**Data for this exercise**
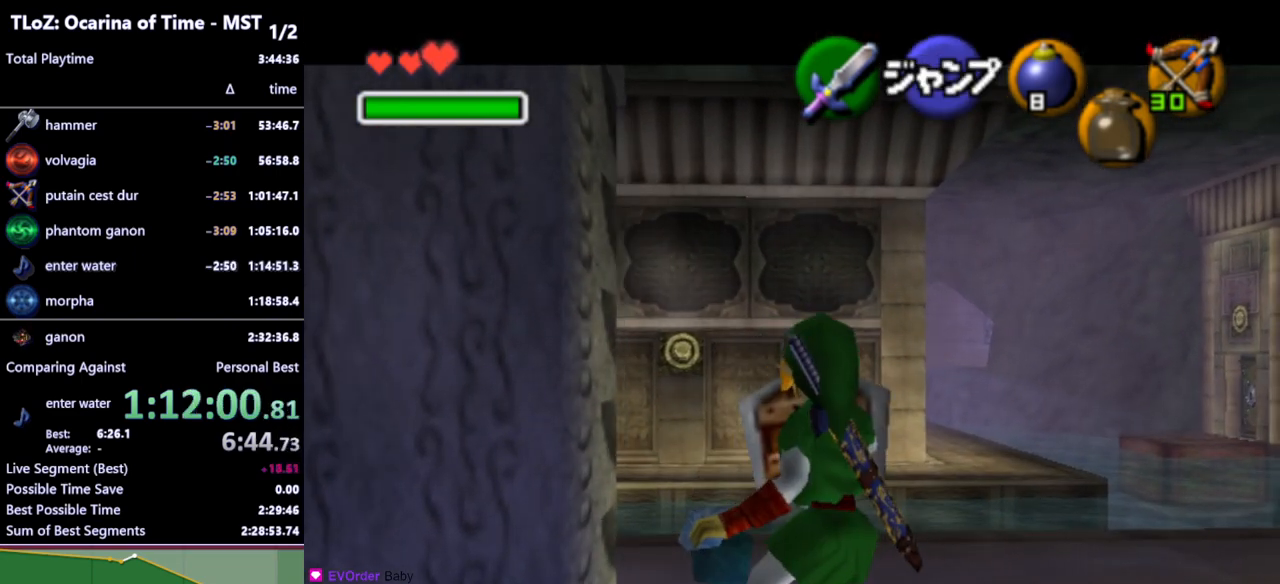
{"buttons": ["L1", "Z"], "left_stick": "center", "right_stick": "center", "events": [[333, "R1", "up"], [333, "left_stick", "right"], [433, "left_stick", "center"]]}
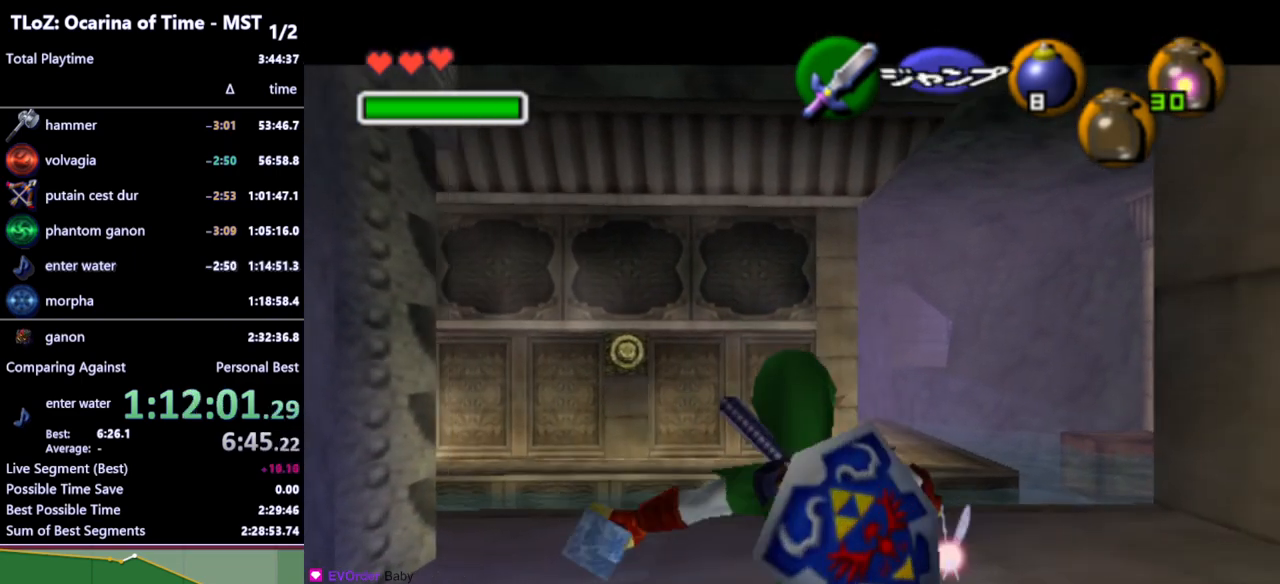
{"buttons": [], "left_stick": "center", "right_stick": "center", "events": [[433, "Z", "up"], [500, "L1", "up"]]}
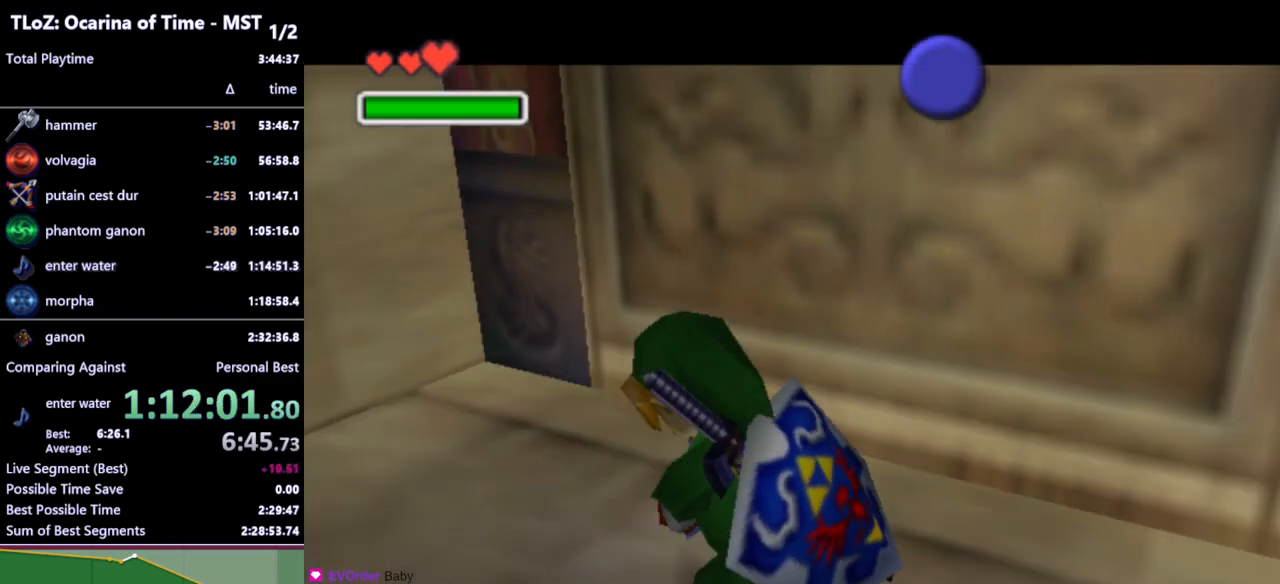
{"buttons": [], "left_stick": "center", "right_stick": "center", "events": []}
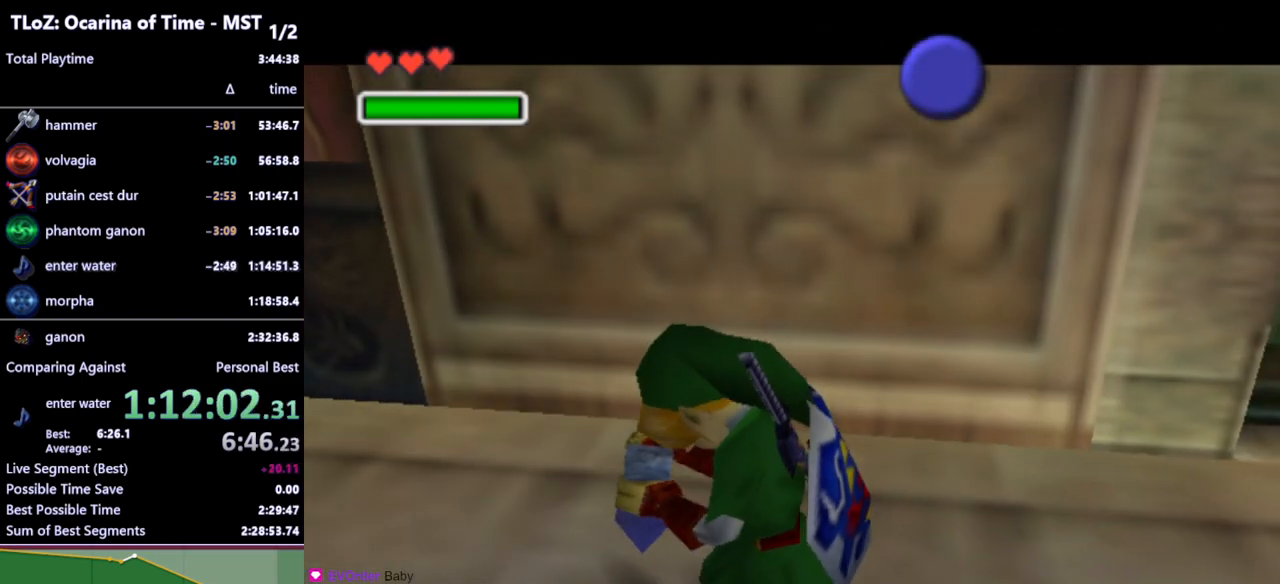
{"buttons": [], "left_stick": "center", "right_stick": "center", "events": []}
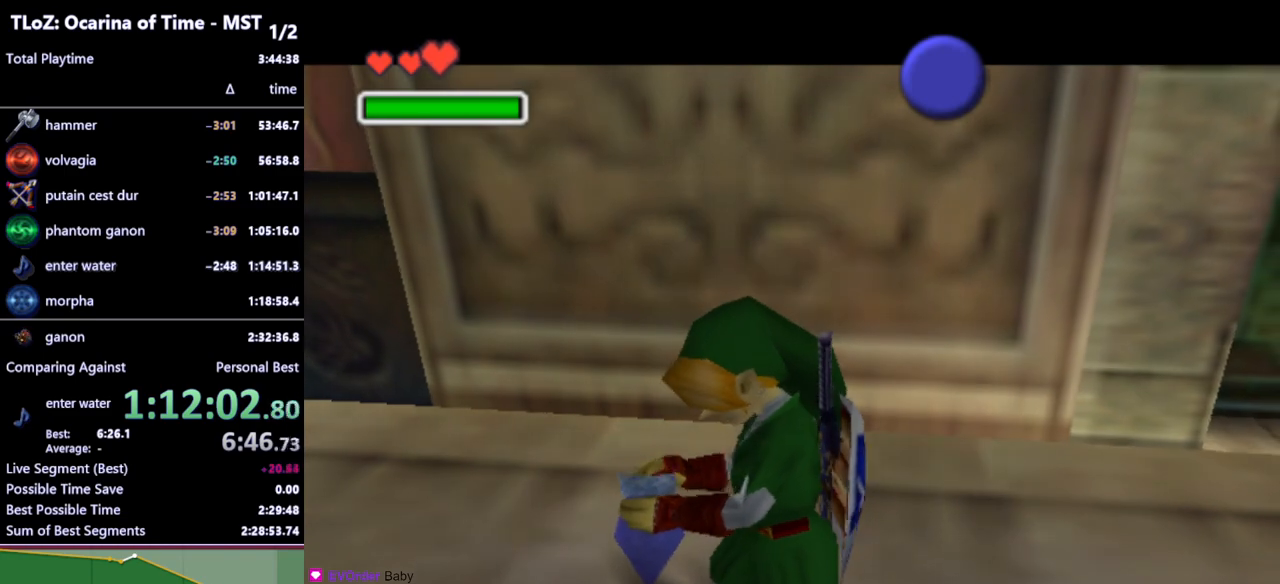
{"buttons": [], "left_stick": "center", "right_stick": "center", "events": []}
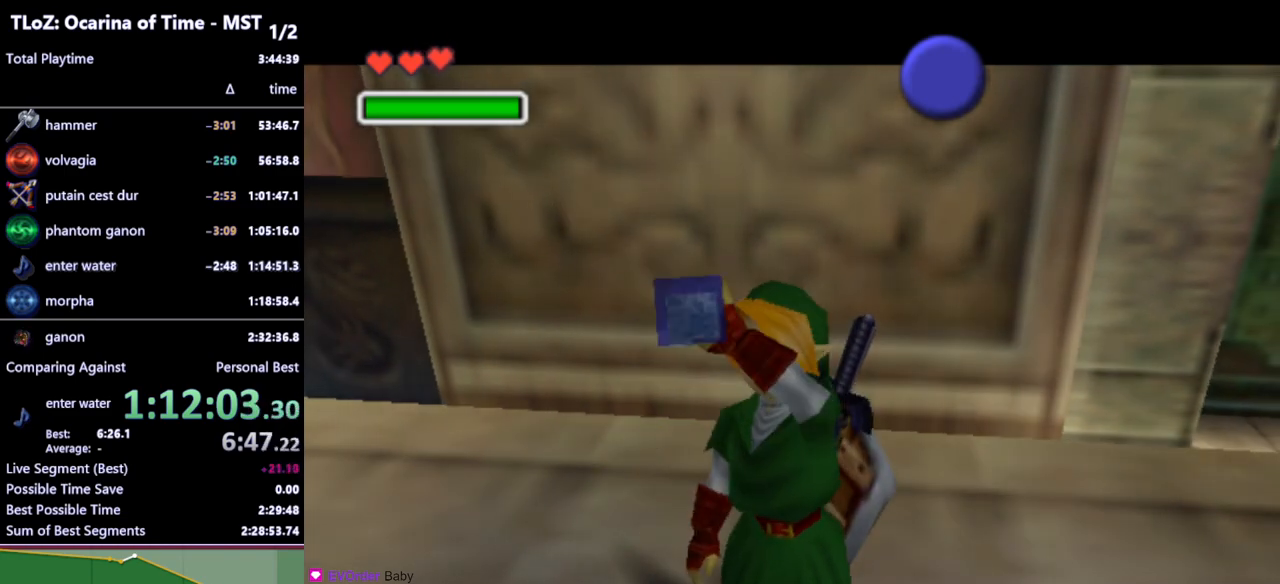
{"buttons": [], "left_stick": "center", "right_stick": "center", "events": []}
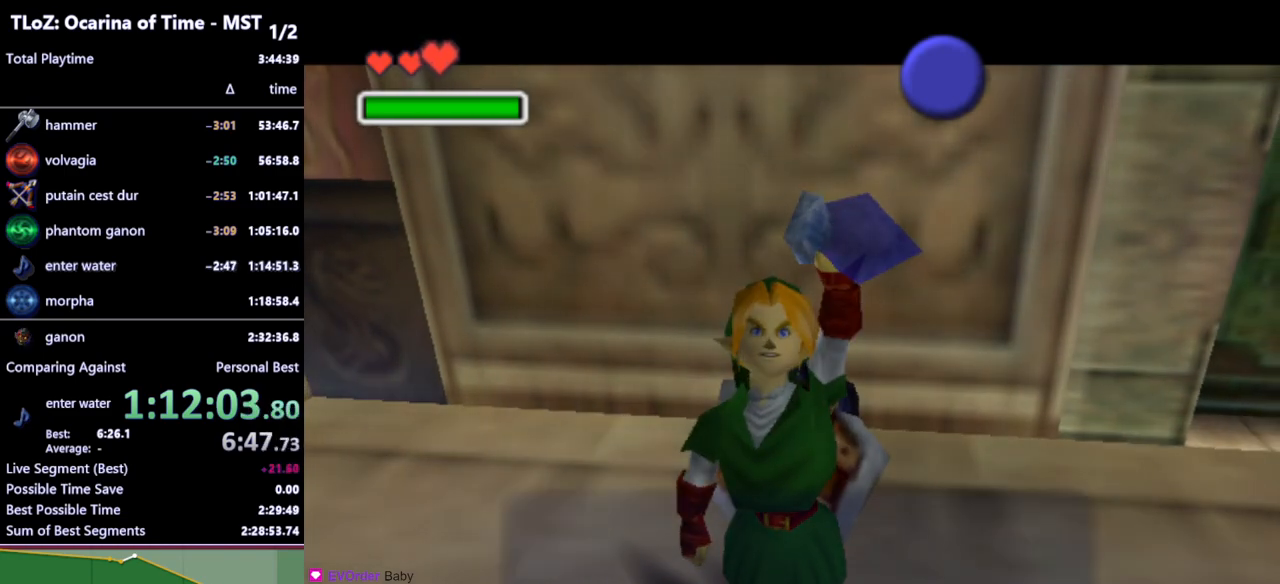
{"buttons": ["B"], "left_stick": "center", "right_stick": "center", "events": [[467, "B", "down"]]}
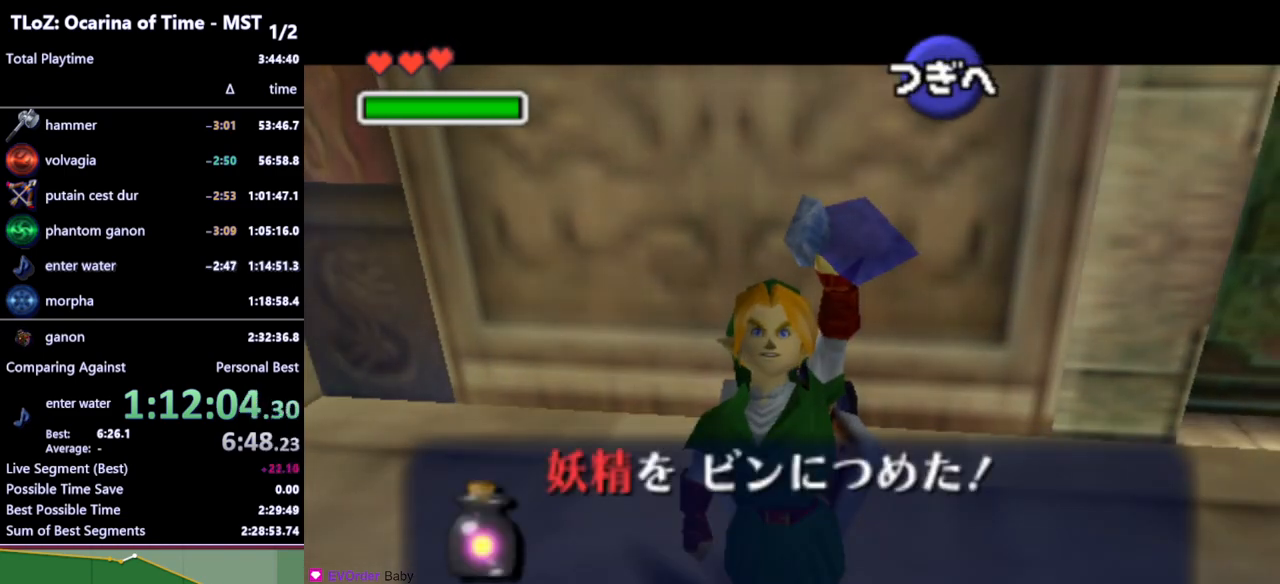
{"buttons": [], "left_stick": "right", "right_stick": "center", "events": [[67, "B", "up"], [200, "A", "down"], [300, "A", "up"], [467, "left_stick", "right"]]}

**What you are asked to do**
Word for word, return the listing above; the pictures do not belong in the copy.

**Answer space**
{"buttons": ["L1", "Z"], "left_stick": "center", "right_stick": "center", "events": [[333, "R1", "up"], [333, "left_stick", "right"], [433, "left_stick", "center"]]}
{"buttons": [], "left_stick": "center", "right_stick": "center", "events": [[433, "Z", "up"], [500, "L1", "up"]]}
{"buttons": [], "left_stick": "center", "right_stick": "center", "events": []}
{"buttons": [], "left_stick": "center", "right_stick": "center", "events": []}
{"buttons": [], "left_stick": "center", "right_stick": "center", "events": []}
{"buttons": [], "left_stick": "center", "right_stick": "center", "events": []}
{"buttons": ["B"], "left_stick": "center", "right_stick": "center", "events": [[467, "B", "down"]]}
{"buttons": [], "left_stick": "right", "right_stick": "center", "events": [[67, "B", "up"], [200, "A", "down"], [300, "A", "up"], [467, "left_stick", "right"]]}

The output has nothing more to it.